I have talked a lot recently about intermittent fasting, and have read and reviewed two excellent books on the subject. Simply put, it is one of the best things that you can do to improve your health and produce benefits that are both seen and unseen. Fasting is a perfect complement to the strength training that you do at Total Results, because your body needs a reason to continue to build and maintain muscle while you slightly reduce your caloric intake with very little effort. It is really not as difficult to do as most people think; it only involves not eating for slightly longer stretches of time than you are generally accustomed. Just because you are fasting more doesn't mean you have to deny yourself certain foods; this is why restrictive diets don't work over the long term. Intermittent fasting is not a diet, it is a lifestyle modification. Everyone's lifestyle and schedule is a little different, but you can adapt your approach to fit your life. That will give you the best chance to succeed.

Physical movement in between sessions is a good thing. We are human beings, and I don't believe we were meant to sit around all day. How active you should be between Total Results workouts is dependent on a few factors: whether you perform one or two sessions per week, what additional activities you pursue, how well you sleep (more on this to come), and what it is that you ultimately hope to achieve. Total Results clients may come once per week due to cost, distance traveled, schedule limitations, or because they were not properly recovering with two sessions per week. Those that exercise more intensely will require a longer recovery period, especially if they are more active between sessions. A client that pursues Total Results strength training in order to improve their golf game or to optimize sports performance will likely have more finite recovery ability, due to increased activity. Charting workout performance by the instructor is critical, but this also requires the client to listen to their body. As one gets stronger and fitter, they will become more in tune when something feels off. Don't ignore this signal! Also, forget about the idea of getting 10,000 steps in per day. It may be fun to track, but that number is completely arbitrary and won't translate into any meaningful physiological change. Remember, there is a fine line between being active and overdoing it.

Proper restful sleep is essential, in fact you can't have any sustained period of progress without it. You can buck the trend for a while with caffeine, but sooner or later your workout performance will grind to a halt if you don't get enough sleep. I have mentioned this in previous articles, but setting a consistent bedtime and wake time is just as important for adults as it is for teenagers. If your body clock is all over the place, or if you're exposing yourself to too much artificial light (in the form of electronics) in the evening hours just before bed, your body will not produce the necessary melatonin required for falling asleep. Strive to get between 7 and 9 hours of sleep consistently throughout the week. I find that meditating in the evening hours helps me not only to "power down", but also to manage stress, and it does not require a huge time commitment. Practicing mindfulness at some point throughout the day will help you to become more self-aware, which is always a good thing. Finally, try to read and learn new things; this will help you to keep an open mind and will make you a more effective learner at Total Results. Our workouts are an educational experience, but they don't take place in a traditional classroom setting.

These are some suggestions to focus on in between workouts. If you develop the right mindset, give your best effort, and live well, positive results will come. They may not happen immediately, but remember that this is a process. If you fall off track a little, don't beat yourself up over it. Look at it as a temporary defeat rather than a failure, and learn from it. We just want you to get one percent better each day. You are in control of your own destiny.

**TASK LIST**:
A - Retype everything in the Total Results article from "These are some" down to "your own destiny.".
B - Decide whether each statement agrees with the Total Results article, and answer yes or no with the deciding words quoted from it. (i) The article advises aiming for 10,000 steps per day. (ii) The article recommends between 7 and 9 hours of sleep. (iii) The article calls intermittent fasting a diet.
C - Name every reason the Total Results article gives for clients coming only once per week.
The listing that follows the article comes from a separate source.

**INFORMATION GIVEN**:

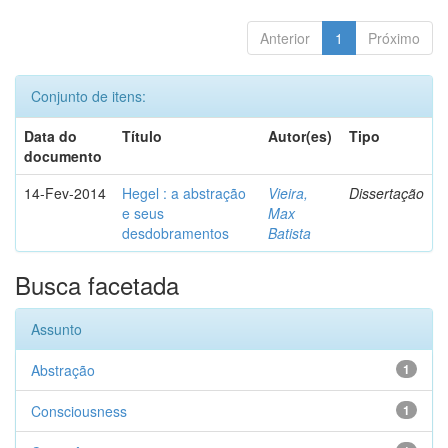
Anterior
1
Próximo
Conjunto de itens:
Data do
Título
Autor(es)
Tipo
documento
14-Fev-2014
Hegel : a abstração
Vieira,
Dissertação
e seus
Max
desdobramentos
Batista
Busca facetada
Assunto
Abstração
1
Consciousness
1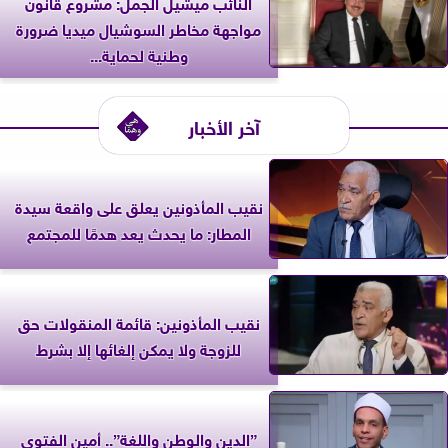
النائب ميشيل الجمل: مشروع قانون
مواجهة مخاطر السوشيال ميديا ضرورة
وطنية لحماية...
آخر الأخبار
نقيب المأذونين يعلق على واقعة سيدة
المطار: ما يحدث يعد هدمًا للمجتمع
نقيب المأذونين: قائمة المنقولات حق
للزوجة ولا يمكن إلغائها إلا بشرط
”الدين والوطن واللغة”.. أمين الفتوى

**RESULTS FOR THE EXERCISE**:
A -
These are some suggestions to focus on in between workouts. If you develop the right mindset, give your best effort, and live well, positive results will come. They may not happen immediately, but remember that this is a process. If you fall off track a little, don't beat yourself up over it. Look at it as a temporary defeat rather than a failure, and learn from it. We just want you to get one percent better each day. You are in control of your own destiny.

B -
(i) No: "forget about the idea of getting 10,000 steps in per day."
(ii) Yes: "Strive to get between 7 and 9 hours of sleep consistently throughout the week."
(iii) No: "Intermittent fasting is not a diet, it is a lifestyle modification."

C -
- Cost
- Distance traveled
- Schedule limitations
- They were not properly recovering with two sessions per week